You are a proponent of private and public health sectors working together to advance access to affordable, quality care. What’s MiCare’s role in this?

When public and private sectors don’t collaborate, gaps in service form and universal health coverage remains out of reach. Right now, most public and private entities don’t seem to share data. Countries that pool public and private health data will finally have a complete view of the entire healthcare system, including lifestyle behaviors, effective treatment protocols, and chronic disease management. Third-party administrators and managed care organizations like MiCare become a central repository to facilitate the development of lifestyle and treatment modifications and more effective disease-management plans.

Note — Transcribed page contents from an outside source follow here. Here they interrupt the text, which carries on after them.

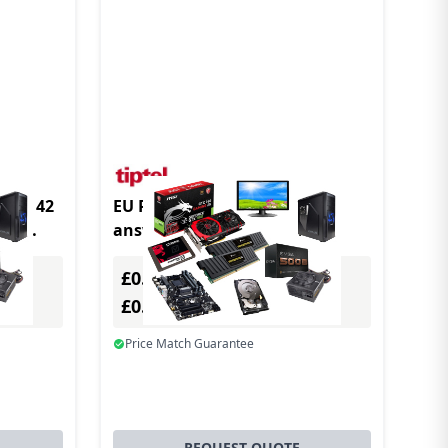
odul 42
EU Product - Tiptel 540 SD
min
answering machine Black
£0.00
Excl. VAT
£0.00
Incl. VAT
Price Match Guarantee
REQUEST QUOTE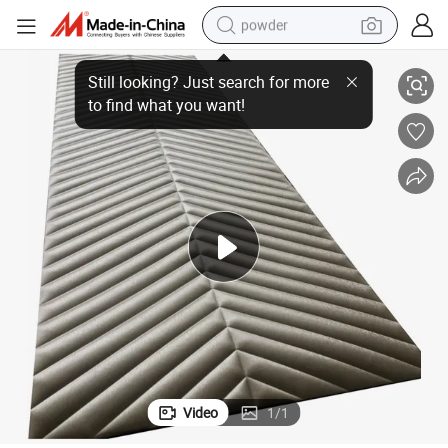
powder
electric car
Decorative 3D Wall Panels Covering for Interior Wall Decor
electric tricycle
basketball shoe
smart phone
running shoe
shoulder bag
wheel loader
Video
1
/
1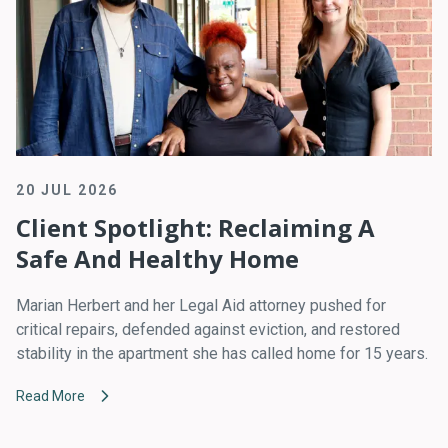
20 JUL 2026
Client Spotlight: Reclaiming A
Safe And Healthy Home
Marian Herbert and her Legal Aid attorney pushed for
critical repairs, defended against eviction, and restored
stability in the apartment she has called home for 15 years.
Read More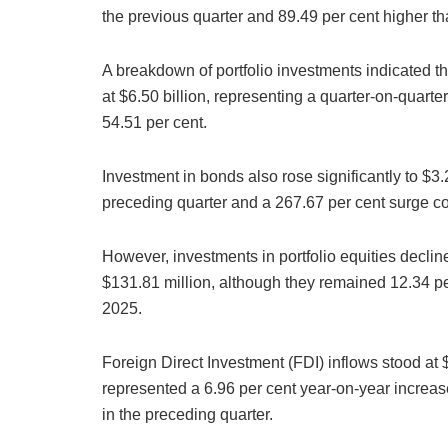
the previous quarter and 89.49 per cent higher t
A breakdown of portfolio investments indicated t
at $6.50 billion, representing a quarter-on-quart
54.51 per cent.
Investment in bonds also rose significantly to $3.2
preceding quarter and a 267.67 per cent surge co
However, investments in portfolio equities declin
$131.81 million, although they remained 12.34 per 
2025.
Foreign Direct Investment (FDI) inflows stood at 
represented a 6.96 per cent year-on-year increas
in the preceding quarter.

How does MiCare use data to improve health services?

Health systems need data to make sure patients experience positive health outcomes. The correct data enables us to help providers improve treatment protocols, and pharmaceutical companies [to] set affordable prices. For example, we discovered that many breast cancer patients stopped treatment or sought alternative paths after seven to eight months because the cost was prohibitively high. MiCare worked with pharmaceutical companies, providers, and payors to create treatment plans patients could afford to complete.

The anticholesterol medicine is another example. There is no point in releasing a drug that no one can afford and that payors won’t cover. At the same time, a payor might cover a higher-priced drug if it saves them money in the long term by preventing other related serious illnesses. We would not have been able to guide these decisions without relevant and complete data.

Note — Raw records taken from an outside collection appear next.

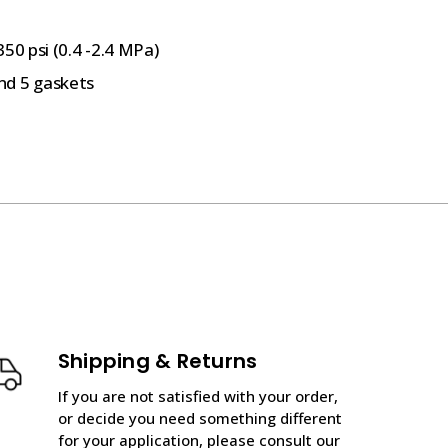
50 psi (0.4 -2.4 MPa)
nd 5 gaskets
Shipping & Returns
If you are not satisfied with your order,
or decide you need something different
for your application, please consult our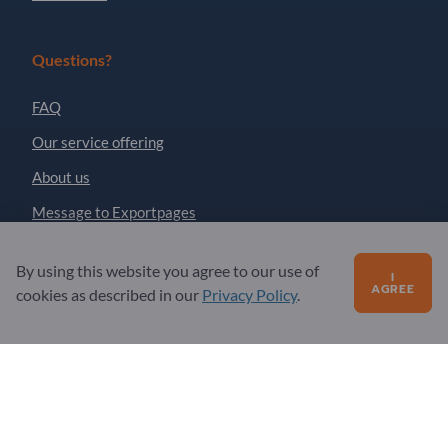
Questions?
FAQ
Our service offering
About us
Message to Exportpages
By using this website you agree to our use of
I
Exportpages International Network
AGREE
cookies as described in our
Privacy Policy
.
Exportpages International GmbH
Becker-Göring-Straße 15
76307 Karlsbad
Germany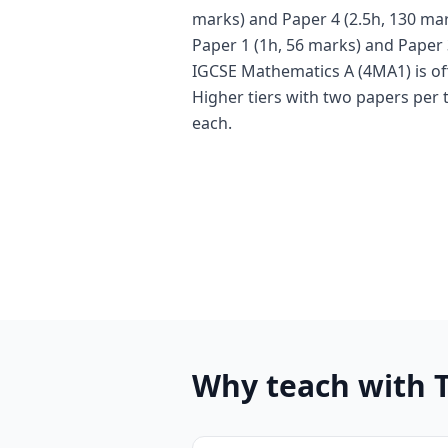
marks) and Paper 4 (2.5h, 130 mar
Paper 1 (1h, 56 marks) and Paper 
IGCSE Mathematics A (4MA1) is of
Higher tiers with two papers per 
each.
Why teach with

What are three pieces of advice you would give to healthcare providers who want to strengthen the quality of care?

In short, my three pieces of advice would be to connect, collaborate, and care. Healthcare providers need to connect with patients constantly, to understand how they live, how effective their treatment is, and to set a plan of action together. Providers must collaborate with other stakeholders within the healthcare ecosystem and not focus solely on the provider/patient relationship. Doctors and hospitals must work with payors and pharmaceutical players. Lastly, healthcare providers should care for their patients from the heart, not in a transactional or mechanical manner.

This interview has been edited for length and clarity.
Published in January 2023


Moses Hee founded MiCare, a Malaysian-based third-party medical claims administrator, in 2006. Zuellig Pharma acquired the company in 2013 and Hee remained as a minority shareholder and CEO. MiCare expanded into Thailand and the Philippines in 2017 and 2019, respectively. In 2021, IFC and Mitsui invested in what became MiCare HealthTech Holdings (MHH). Hee was appointed as MHH’s Chairman and CEO to steer its expansion plan. Hee has more than 25 years of healthcare-industry experience. He also founded Corporation Computer Pte Ltd, a medical-software house, before Ezyhealth Asia Pacific acquired it in 2000. Moses holds a bachelor’s degree in business computing with merit from the Queensland University of Technology, Australia.